> _Stated task A_
Decide whether each statement agrees with the excerpt on Tukey's range tests below. Answer yes or no for each, and quote the deciding words from the excerpt. (i) The null hypothesis of a Tukey test says there is no difference between the means of a pair. (ii) The output reports a 99% family-wise confidence level. (iii) The SW-FW comparison has an adjusted p-value of 0.0001.
> _Stated task B_
Repeat a passage of the Tukey's range tests excerpt below word for word. Begin at the words "tukey1 <- TukeyHSD(aov(Shoot.Biomass.Total" and stop after "plot(tukey1)".

> _Selected excerpt_
※ ※ ※
Tukey's range tests are used alongside ANOVAs in order to find means that are significantly different from each other, by compairing pairs of means. This test compares the mean of each treatment level to the mean of the other treatment levels.
The null hypothesis for a Tukey test states that there is no difference between the means of a pair of data, while the alternative states that there is a significant difference between the means.
tukey1 <- TukeyHSD(aov(Shoot.Biomass.Total ~ Water.Salinity, data = x))
tukey1
## Tukey multiple comparisons of means
## 95% family-wise confidence level
##
## Fit: aov(formula = Shoot.Biomass.Total ~ Water.Salinity, data = x)
##
## $Water.Salinity
## diff lwr upr p adj
## FW-BW 3370 723 6017 0.0153
## SW-BW -3852 -6499 -1205 0.0072
## SW-FW -7222 -9869 -4575 0.0001
plot(tukey1)
※ ※ ※
> _Supplied information_
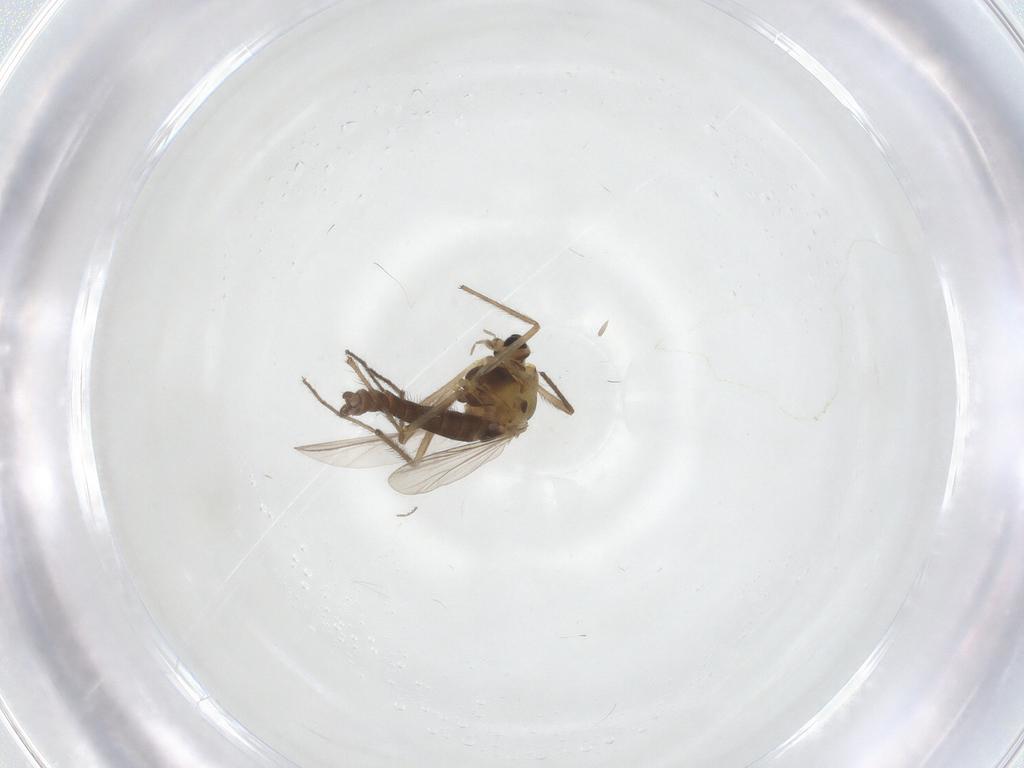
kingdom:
※ ※ ※
> _Worked solution A_
(i) Yes: "The null hypothesis for a Tukey test states that there is no difference between the means of a pair of data"
(ii) No: "95% family-wise confidence level"
(iii) Yes: "SW-FW -7222 -9869 -4575 0.0001"

> _Worked solution B_
tukey1 <- TukeyHSD(aov(Shoot.Biomass.Total ~ Water.Salinity, data = x))
tukey1
## Tukey multiple comparisons of means
## 95% family-wise confidence level
##
## Fit: aov(formula = Shoot.Biomass.Total ~ Water.Salinity, data = x)
##
## $Water.Salinity
## diff lwr upr p adj
## FW-BW 3370 723 6017 0.0153
## SW-BW -3852 -6499 -1205 0.0072
## SW-FW -7222 -9869 -4575 0.0001
plot(tukey1)